### WHAT YOU SHOULD DO
Please quote exactly the lines below from the line containing "broadcasts the value" to the line containing "broadcast it. The", both lines included, and nothing else.

** Opening SOURCE INFORMATION block **

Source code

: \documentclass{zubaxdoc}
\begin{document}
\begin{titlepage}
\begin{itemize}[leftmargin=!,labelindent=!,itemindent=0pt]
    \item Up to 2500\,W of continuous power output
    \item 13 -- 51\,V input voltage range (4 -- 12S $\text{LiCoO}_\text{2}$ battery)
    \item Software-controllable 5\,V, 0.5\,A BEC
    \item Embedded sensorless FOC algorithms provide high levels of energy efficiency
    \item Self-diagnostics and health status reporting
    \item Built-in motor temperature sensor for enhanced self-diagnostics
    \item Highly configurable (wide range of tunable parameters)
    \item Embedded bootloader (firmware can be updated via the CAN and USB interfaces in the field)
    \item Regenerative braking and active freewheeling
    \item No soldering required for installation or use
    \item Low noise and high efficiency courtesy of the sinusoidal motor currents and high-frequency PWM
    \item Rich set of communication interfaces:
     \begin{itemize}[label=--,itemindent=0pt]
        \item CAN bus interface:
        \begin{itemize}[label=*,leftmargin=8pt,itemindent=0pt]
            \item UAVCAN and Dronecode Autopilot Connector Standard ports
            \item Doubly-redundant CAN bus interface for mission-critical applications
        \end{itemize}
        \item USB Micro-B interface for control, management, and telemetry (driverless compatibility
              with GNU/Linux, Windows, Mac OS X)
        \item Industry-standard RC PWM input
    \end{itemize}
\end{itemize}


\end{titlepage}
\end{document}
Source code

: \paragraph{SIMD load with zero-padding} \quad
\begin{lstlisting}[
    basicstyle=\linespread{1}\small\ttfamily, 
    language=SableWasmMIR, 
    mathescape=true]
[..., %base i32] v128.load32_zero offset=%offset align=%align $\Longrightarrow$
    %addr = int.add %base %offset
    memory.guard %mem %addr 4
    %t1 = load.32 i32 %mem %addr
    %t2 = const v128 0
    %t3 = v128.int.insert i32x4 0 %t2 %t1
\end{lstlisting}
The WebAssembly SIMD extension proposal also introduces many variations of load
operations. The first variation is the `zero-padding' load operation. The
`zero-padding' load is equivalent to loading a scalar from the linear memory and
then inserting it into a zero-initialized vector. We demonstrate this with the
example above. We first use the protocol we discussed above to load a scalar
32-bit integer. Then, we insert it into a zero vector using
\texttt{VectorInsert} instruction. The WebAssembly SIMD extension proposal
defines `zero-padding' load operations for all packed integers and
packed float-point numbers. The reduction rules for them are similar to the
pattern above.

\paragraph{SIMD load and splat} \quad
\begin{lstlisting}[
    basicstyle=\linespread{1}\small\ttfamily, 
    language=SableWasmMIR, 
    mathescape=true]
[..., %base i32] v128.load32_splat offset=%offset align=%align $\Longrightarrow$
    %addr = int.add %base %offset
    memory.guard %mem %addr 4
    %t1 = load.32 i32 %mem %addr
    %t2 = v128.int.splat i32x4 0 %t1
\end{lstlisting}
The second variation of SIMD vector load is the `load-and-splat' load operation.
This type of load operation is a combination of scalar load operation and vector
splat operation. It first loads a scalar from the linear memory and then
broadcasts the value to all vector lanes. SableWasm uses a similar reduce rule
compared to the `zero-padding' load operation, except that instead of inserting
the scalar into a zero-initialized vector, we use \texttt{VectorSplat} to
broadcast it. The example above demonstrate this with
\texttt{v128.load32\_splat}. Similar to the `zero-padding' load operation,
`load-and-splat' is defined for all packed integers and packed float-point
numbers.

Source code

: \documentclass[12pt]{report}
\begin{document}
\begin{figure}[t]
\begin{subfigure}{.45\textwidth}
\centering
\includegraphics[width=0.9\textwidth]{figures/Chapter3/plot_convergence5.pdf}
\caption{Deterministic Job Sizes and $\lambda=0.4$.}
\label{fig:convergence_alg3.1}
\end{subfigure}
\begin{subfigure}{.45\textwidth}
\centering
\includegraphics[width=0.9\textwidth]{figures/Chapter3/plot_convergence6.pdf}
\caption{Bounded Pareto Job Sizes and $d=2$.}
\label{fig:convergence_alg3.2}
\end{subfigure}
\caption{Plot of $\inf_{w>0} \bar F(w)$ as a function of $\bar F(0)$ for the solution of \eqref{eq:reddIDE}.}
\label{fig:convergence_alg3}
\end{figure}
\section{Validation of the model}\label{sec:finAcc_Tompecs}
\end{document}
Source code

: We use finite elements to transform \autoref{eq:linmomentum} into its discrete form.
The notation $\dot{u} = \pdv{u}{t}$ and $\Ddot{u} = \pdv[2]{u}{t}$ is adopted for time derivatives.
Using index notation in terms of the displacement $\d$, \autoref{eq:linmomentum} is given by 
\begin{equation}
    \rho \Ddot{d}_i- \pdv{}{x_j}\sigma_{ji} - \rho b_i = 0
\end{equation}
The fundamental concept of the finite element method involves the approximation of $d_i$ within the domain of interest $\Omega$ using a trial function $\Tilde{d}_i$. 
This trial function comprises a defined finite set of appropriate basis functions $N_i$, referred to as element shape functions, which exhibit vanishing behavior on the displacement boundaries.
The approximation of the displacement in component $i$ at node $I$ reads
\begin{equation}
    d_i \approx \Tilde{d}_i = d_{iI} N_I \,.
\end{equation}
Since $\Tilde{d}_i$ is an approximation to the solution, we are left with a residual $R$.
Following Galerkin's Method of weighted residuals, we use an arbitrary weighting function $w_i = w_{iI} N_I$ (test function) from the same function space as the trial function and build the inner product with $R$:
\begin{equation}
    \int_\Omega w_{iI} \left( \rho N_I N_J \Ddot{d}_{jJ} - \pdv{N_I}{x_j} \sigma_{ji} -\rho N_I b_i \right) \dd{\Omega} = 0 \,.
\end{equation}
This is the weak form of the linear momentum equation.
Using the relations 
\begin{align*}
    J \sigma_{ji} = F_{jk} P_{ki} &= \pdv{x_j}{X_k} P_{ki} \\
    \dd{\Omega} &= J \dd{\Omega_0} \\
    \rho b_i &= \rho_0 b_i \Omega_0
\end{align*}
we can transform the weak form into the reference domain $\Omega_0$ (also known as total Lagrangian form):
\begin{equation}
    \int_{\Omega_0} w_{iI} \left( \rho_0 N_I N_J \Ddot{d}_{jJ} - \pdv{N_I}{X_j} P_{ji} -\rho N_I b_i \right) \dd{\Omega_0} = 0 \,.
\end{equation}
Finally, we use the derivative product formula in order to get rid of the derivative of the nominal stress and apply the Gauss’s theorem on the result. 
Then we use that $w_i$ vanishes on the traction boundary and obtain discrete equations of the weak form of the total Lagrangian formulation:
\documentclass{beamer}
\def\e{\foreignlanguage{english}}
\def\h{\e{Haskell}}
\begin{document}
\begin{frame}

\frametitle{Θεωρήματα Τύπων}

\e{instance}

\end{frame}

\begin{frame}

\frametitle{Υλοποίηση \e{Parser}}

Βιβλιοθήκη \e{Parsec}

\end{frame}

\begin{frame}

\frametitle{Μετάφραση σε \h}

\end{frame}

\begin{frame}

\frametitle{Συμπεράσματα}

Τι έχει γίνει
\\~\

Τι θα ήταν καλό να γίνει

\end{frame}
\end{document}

** Closing SOURCE INFORMATION block **

### YOUR RESPONSE
broadcasts the value to all vector lanes. SableWasm uses a similar reduce rule
compared to the `zero-padding' load operation, except that instead of inserting
the scalar into a zero-initialized vector, we use \texttt{VectorSplat} to
broadcast it. The example above demonstrate this with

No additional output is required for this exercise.